Skip Bayless reflects on Vanderbilt experience during campus talk

Skip Bayless, BA'74, conducted a Q&A with student media and alumni April 20. Sitting to Bayless' right is Vanderbilt Student Communications' Cutler Klein, who introduced Bayless at the event. (Joe Howell/Vanderbilt)
Skip Bayless, BA’74, conducted a Q&A with student media and alumni April 20. Sitting to Bayless’ right is Vanderbilt Student Communications’ Cutler Klein, who introduced Bayless at the event. (Joe Howell/Vanderbilt)

Skip Bayless, a noted sports journalist, television personality and Grantland Rice Scholarship recipient, credits a high school English teacher and his Vanderbilt experience for launching his career path.

Bayless, who graduated cum laude from the College of Arts and Science in 1974, spoke to Vanderbilt student media and alumni during a wide-ranging Q&A at the John Seigenthaler Center April 20. He recalled how an Oklahoma City high school English teachers insisted that he write sports columns for the school paper. She also helped him apply for Vanderbilt’s Grantland Rice Scholarship, which was established for students interested in sports journalism.

“I’ll never forget my senior year coming home one night and my mother had scribbled a phone number with a 615 area code for me to call,” Bayless said. “I knew that my life was about to change. I found my voice and my confidence at Vanderbilt.

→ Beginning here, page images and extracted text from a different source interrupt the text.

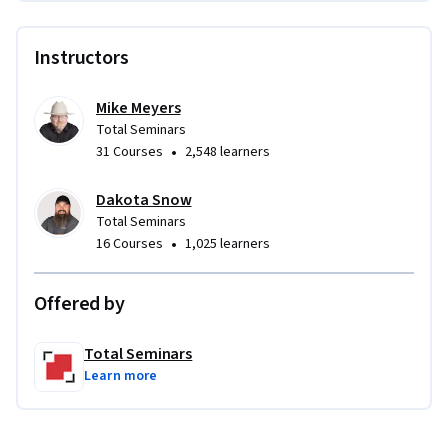
Instructors
Mike Meyers
Total Seminars
•
31 Courses
2,548 learners
Dakota Snow
Total Seminars
•
16 Courses
1,025 learners
Offered by
Total Seminars
Learn more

I even found a healthy dose of arrogance here, and that’s not all bad. I began to think nationally, instead of locally, because of Vanderbilt. The university took my heart and became a part of me.”

Bayless majored in English and history and served as sports editor for the Vanderbilt Hustler. He noted that he and his roommates in Carmichael Towers would “share and spar” about Southeastern Conference sports night after night. That proved to be good training for his future career as a sports commentator and debater on national television.

Bayless developed a national reputation as a sports writer for the Miami Herald and Los Angeles Times. He wrote three books chronicling different eras of the Dallas Cowboys. He also became a prominent sports columnist in Dallas and Chicago before being hired full time as a commentator for ESPN for programs that included SportsCenter and Cold Pizza, later rebranded as First Take.

In 2016, Bayless left ESPN for Fox Sports 1, where he hosts the weekday sports debate/opinion show Skip and Shannon: Undisputed with Shannon Sharpe, a former NFL football player and three-time Super Bowl champion.

Among the students’ questions for Bayless was whether he ever makes statements on the air that are intentionally provocative to generate a reaction. Does he genuinely mean everything he says?

“Never ever have I gone on television and thought, ‘Gee, if I say this … ‘” Bayless responded. “I say what I see. This isn’t pro wrestling. This isn’t staged or contrived. The whole concept of saying something just to say it is so offensive to me.”

Bayless was also asked why he doesn’t follow people on Twitter, where he has 2.9 million followers. “I like to say on television that I’m a leader, not a follower, but the truth is that I don’t want to know what anyone else thinks about anything,” he said. “Looking down a Twitter feed will only ruin my psyche and my thought process. You can’t let Twitter define you.”

Bayless was inducted into the inaugural class of the Vanderbilt Student Media Hall of Fame in 2009. While on campus, he presented the first Skip Bayless Award for Excellence in Sports Journalism to Cutler Klein, sports editor of the Vanderbilt Hustler, sports director of VandyRadio, and host and producer for VTV. The award will be given annually.